* Challenge
Can you reproduce the data below, starting at the line that contains "habitat: Riverine forest" and continuing through the final line?

* Data provided
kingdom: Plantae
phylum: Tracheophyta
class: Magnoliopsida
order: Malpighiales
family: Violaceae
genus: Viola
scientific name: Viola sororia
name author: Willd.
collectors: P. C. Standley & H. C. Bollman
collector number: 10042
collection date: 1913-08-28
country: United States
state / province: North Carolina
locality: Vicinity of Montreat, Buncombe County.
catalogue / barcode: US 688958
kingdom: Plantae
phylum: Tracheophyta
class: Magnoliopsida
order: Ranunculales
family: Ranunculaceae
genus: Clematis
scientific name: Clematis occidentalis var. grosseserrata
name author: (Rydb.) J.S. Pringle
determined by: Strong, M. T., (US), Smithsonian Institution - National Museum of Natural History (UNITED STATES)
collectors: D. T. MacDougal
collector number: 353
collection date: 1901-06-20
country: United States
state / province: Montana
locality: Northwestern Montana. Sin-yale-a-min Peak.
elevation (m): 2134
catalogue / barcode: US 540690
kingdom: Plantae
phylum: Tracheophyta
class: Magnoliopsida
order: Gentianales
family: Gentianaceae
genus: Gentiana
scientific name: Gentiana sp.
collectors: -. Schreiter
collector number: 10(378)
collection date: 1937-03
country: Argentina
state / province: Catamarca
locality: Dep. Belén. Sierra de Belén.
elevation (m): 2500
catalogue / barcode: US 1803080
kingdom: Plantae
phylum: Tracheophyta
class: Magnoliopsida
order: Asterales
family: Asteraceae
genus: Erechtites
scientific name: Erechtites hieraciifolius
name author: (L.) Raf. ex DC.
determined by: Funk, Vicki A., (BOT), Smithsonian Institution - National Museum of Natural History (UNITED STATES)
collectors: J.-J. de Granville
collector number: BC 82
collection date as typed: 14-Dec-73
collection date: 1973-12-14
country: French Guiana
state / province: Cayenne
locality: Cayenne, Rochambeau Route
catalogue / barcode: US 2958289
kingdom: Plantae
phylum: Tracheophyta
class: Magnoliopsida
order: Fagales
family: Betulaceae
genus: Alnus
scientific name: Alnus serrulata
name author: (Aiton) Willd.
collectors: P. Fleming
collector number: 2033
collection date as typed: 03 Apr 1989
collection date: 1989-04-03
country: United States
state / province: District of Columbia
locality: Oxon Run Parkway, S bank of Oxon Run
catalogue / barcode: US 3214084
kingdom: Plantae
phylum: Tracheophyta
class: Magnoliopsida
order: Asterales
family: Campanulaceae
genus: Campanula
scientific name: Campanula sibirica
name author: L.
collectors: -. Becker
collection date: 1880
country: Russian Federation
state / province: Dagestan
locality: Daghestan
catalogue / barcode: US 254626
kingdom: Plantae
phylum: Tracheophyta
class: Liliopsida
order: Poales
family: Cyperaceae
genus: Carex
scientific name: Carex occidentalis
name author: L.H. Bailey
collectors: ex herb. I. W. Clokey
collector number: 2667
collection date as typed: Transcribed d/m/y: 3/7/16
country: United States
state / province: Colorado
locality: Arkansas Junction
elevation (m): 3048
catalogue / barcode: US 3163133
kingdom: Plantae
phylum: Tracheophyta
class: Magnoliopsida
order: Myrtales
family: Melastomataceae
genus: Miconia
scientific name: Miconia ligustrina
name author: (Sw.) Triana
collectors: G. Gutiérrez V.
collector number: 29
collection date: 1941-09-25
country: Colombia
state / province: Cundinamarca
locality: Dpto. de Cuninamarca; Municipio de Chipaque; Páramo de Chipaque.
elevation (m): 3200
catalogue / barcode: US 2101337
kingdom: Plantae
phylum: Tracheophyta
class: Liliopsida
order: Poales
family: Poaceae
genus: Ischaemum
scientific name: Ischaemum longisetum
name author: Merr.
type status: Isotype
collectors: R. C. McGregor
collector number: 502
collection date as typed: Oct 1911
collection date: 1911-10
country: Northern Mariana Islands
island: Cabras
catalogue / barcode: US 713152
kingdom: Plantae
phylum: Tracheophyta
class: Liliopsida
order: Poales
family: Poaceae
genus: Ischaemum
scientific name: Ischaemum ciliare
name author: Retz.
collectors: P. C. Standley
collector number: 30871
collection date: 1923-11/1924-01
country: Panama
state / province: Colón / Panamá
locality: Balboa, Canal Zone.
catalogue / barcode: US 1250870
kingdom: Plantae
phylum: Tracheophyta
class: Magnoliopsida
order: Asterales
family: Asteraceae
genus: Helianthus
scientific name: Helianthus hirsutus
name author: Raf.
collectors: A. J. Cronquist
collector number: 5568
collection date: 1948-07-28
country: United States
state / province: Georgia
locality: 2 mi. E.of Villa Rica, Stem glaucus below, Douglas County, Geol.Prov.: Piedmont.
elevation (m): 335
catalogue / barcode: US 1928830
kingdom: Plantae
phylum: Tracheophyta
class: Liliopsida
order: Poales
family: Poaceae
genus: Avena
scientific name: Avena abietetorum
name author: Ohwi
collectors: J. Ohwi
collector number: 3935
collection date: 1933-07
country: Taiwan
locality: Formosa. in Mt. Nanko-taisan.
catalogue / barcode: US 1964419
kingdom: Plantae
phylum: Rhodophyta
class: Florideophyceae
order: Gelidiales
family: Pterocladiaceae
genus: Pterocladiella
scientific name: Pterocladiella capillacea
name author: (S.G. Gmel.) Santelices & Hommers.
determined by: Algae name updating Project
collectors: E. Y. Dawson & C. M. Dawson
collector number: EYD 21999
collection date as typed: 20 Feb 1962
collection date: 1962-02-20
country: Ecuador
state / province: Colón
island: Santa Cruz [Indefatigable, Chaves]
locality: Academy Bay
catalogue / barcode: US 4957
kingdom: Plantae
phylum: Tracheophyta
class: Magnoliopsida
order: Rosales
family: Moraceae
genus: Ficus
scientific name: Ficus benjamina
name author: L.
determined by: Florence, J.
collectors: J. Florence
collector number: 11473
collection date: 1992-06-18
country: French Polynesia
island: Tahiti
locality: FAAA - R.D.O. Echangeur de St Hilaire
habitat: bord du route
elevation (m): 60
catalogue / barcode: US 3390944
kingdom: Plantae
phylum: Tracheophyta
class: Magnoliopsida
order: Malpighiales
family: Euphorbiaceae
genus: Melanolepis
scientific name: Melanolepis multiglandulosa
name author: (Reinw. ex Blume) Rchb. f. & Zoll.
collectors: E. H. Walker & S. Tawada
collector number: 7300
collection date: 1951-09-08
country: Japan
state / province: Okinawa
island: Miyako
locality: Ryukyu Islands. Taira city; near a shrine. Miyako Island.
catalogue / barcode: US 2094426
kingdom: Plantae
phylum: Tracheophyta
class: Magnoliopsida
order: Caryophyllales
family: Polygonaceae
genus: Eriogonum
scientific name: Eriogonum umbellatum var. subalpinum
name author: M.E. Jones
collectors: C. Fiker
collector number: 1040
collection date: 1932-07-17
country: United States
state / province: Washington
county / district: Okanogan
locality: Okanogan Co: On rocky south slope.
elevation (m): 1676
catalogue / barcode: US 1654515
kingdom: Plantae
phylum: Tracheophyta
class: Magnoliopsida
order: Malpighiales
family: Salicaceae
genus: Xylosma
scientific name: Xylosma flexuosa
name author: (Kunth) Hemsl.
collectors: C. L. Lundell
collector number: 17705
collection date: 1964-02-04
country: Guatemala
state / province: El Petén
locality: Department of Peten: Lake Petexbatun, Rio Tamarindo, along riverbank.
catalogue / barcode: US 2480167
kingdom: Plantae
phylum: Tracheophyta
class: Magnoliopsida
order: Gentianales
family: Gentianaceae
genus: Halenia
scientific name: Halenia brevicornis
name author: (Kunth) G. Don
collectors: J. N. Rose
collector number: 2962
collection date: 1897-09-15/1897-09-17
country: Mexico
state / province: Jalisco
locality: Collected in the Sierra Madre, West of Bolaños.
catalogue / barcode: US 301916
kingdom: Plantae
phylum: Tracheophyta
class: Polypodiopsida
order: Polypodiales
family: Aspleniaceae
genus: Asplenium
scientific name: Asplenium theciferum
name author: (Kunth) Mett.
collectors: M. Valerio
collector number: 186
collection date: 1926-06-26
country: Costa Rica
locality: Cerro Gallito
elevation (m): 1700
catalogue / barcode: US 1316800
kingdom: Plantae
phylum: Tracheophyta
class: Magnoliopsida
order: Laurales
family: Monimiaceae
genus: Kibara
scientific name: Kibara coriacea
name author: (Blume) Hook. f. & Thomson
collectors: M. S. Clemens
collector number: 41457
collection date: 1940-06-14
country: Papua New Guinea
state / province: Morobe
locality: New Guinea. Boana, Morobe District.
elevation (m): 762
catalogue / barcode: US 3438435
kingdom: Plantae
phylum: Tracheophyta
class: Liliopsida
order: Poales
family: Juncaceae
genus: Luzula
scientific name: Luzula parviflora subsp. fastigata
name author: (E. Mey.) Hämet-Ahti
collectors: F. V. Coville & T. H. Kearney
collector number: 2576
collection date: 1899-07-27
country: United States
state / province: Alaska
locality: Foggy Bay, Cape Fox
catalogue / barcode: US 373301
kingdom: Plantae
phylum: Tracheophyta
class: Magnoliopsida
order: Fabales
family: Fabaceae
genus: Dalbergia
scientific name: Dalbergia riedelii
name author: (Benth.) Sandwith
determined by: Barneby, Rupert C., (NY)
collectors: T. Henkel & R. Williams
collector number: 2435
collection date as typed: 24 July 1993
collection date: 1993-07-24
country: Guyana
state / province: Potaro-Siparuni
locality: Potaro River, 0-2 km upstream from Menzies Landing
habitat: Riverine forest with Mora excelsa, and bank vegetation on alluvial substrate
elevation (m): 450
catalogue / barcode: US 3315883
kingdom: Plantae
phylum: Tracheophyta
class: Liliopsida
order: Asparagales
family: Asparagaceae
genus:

* Response to the task
habitat: Riverine forest with Mora excelsa, and bank vegetation on alluvial substrate
elevation (m): 450
catalogue / barcode: US 3315883
kingdom: Plantae
phylum: Tracheophyta
class: Liliopsida
order: Asparagales
family: Asparagaceae
genus:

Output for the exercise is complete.